§ **What is required**
Reproduce the lines exactly, starting with the line that contains "AI NUCLEAR POWER UPSTART FERMI" and ending with the line that contains "estricted to the", both included.
>>>
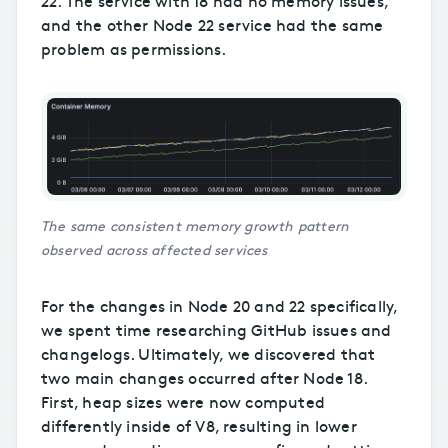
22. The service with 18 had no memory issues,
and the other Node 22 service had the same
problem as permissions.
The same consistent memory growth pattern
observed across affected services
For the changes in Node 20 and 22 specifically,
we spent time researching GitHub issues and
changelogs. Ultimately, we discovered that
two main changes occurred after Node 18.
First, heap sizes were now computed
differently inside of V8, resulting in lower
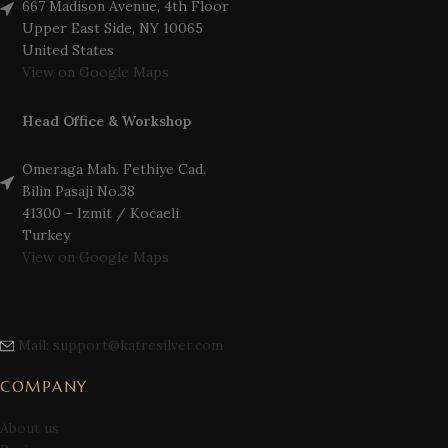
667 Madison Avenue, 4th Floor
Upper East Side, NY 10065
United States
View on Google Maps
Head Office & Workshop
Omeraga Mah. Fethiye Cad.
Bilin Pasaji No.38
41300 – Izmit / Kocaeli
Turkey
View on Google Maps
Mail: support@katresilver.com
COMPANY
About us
<<<
>>>
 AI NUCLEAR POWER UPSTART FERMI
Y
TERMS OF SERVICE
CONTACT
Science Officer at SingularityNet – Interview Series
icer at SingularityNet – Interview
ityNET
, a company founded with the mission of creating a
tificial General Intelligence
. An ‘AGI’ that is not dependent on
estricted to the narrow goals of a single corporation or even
<<<
§ **Exercise output**
 AI NUCLEAR POWER UPSTART FERMI
Y
TERMS OF SERVICE
CONTACT
Science Officer at SingularityNet – Interview Series
icer at SingularityNet – Interview
ityNET
, a company founded with the mission of creating a
tificial General Intelligence
. An ‘AGI’ that is not dependent on
estricted to the narrow goals of a single corporation or even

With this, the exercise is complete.